**作業一覧:**
1 - 抽出テキストについて、次の各問に答えてください。
(a) 筆者が一切閲覧せずに記事を書いているとするものは何か。
(b) 考察の対象となる楽曲の作り手として挙げられている人物は誰か。
(c) 「君」は何と言って「僕」のもとを訪れるか。
2 - 抽出テキストで曲の起承転結として挙げられている出来事を、記載順にすべて列挙してください。
3 - 『あの夏が飽和する。』を考察する記事の続きを、最後の文の直後から書き継いでください。

**抽出テキスト:**
◆ ◆ ◆

作者は今回のテーマの『あの夏が飽和する。』のノベライズ、コミカライズ等々を一切閲覧せずに曲を聞いたときの感想のみでこの記事を書いています。

そのためこの考察が正しければこの記事は「周知の事実を羅列している記事」になるし間違っていれば「的はずれな考察を呈している記事」となりますが感想(考察)の一つとして暖かく見守って頂きたいです。

はじめに

今回はカンザキイオリ様の楽曲『あの夏が飽和する。』についてのある一つの考察について語らせて頂く。

どんな曲?

まずこの曲の大まかな流れについておさらいしよう。
この曲を聞いたことのない方は上のリンクから聞いてから続きを読んでほしい(もっともこの曲を聞かずにこの記事にたどり着くことは無いと思うが)


















この曲では
「君」が「人を殺した」と言い引きこもりの「僕」のもとに訪れる

「君」と共に自殺を目的にした旅に出る

「君」が目の前で首を切る

「僕」が「君」への思いを吐露する

という起承転結が「僕」による独白のような形で作られている。

◆ ◆ ◆

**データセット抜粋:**
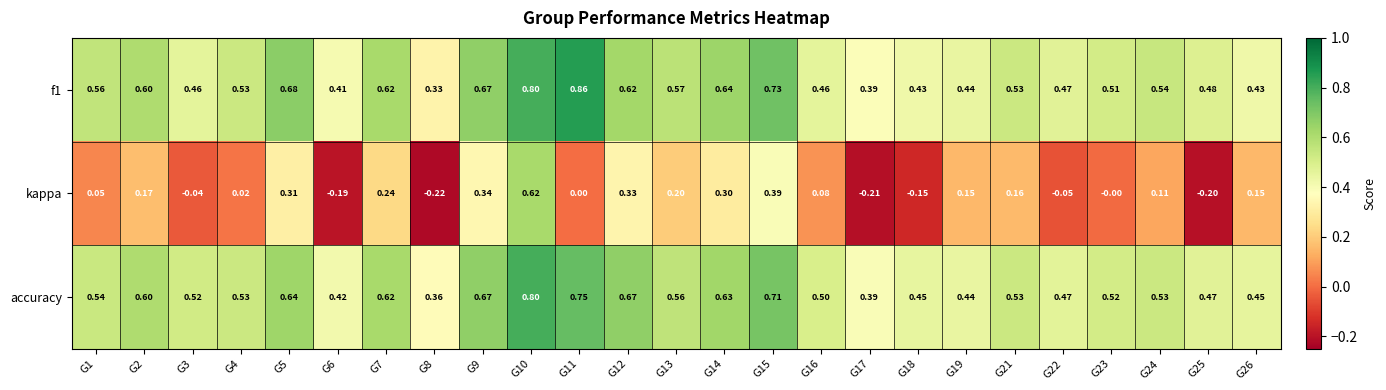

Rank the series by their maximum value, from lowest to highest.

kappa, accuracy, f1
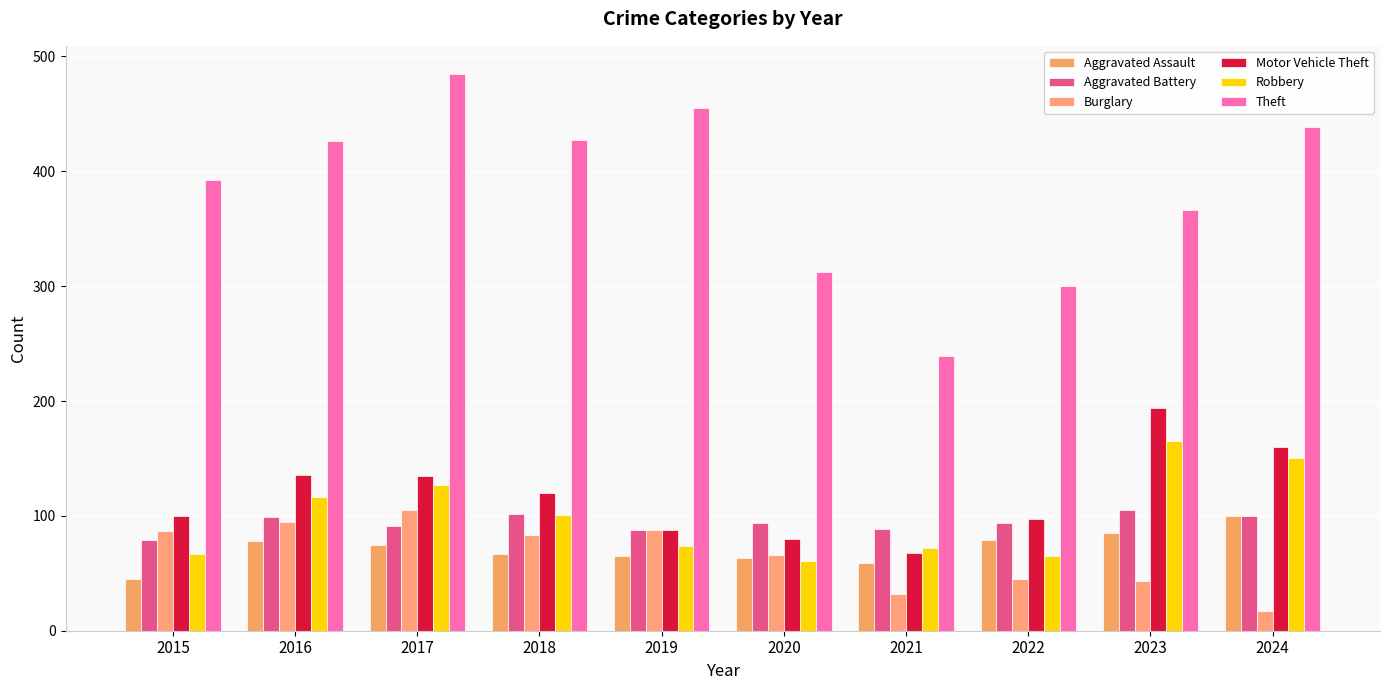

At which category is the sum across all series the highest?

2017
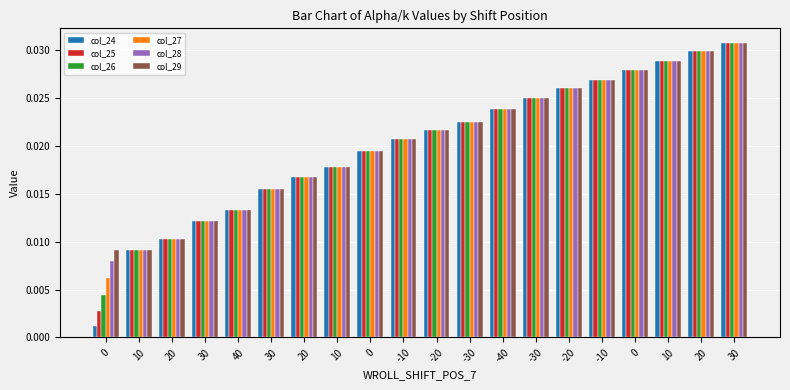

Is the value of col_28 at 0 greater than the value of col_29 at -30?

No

◆ ◆ ◆

**解答:**
1 -
(a) 『あの夏が飽和する。』のノベライズ、コミカライズ等々
(b) カンザキイオリ
(c) 「人を殺した」

2 -
1. 「君」が「人を殺した」と言い、引きこもりの「僕」のもとに訪れる
2. 「君」と共に自殺を目的にした旅に出る
3. 「君」が目の前で首を切る
4. 「僕」が「君」への思いを吐露する

3 -
私はこの物語の根本である「人を殺した」という発言が嘘なのではないかと考察した。

「何故か君だけどこにもいない」

これは曲の中でもかなり印象的な、「僕」が「君」の死を受け入れられず嘆く痛々しい歌詞である。
僕はこの歌詞の表現から今回の記事の考察を作り出した。


違和感ポイント


まず前提としてこの物語で亡くなった人物は「君」「隣の席のいつも虐めてくるアイツ」の二人である。
そう考えるとやはり君「だけ」どこにもいないという表現が少々引っかかる。
「隣の席のいつも虐めてくるアイツ」を自分の交流から省いたとも考えられるかもしれないがその前に「家族もクラスの奴らもいるのに」という歌詞があるためそれは考えづらい。
それに「君」が人を殺していないと考えたほうが辻褄が合う違和感ポイントがいくつも存在する。

違和感ポイントその1「かすかな震え」:☆☆☆☆★

まず違和感を感じる歌詞は二番のAメロの「君の手を握ったときかすかな震えも既に無くなっていて」という歌詞だ。
この歌詞は曲の始めの「夏が始まったばかりというのに君はひどく震えていて」という歌詞と対比して見ることができる。

これは少し穿った見方になるが、もし人を殺した「君」が「僕」と共に旅をしたからと言ってその辛い思いを一切忘れて楽しく旅をすることなど可能だろうか。
多少気持ちは晴れることはあると思うが歌詞では「かすかな震えも…」と言っており「君」が完全に立ち直ったような印象を抱かされる。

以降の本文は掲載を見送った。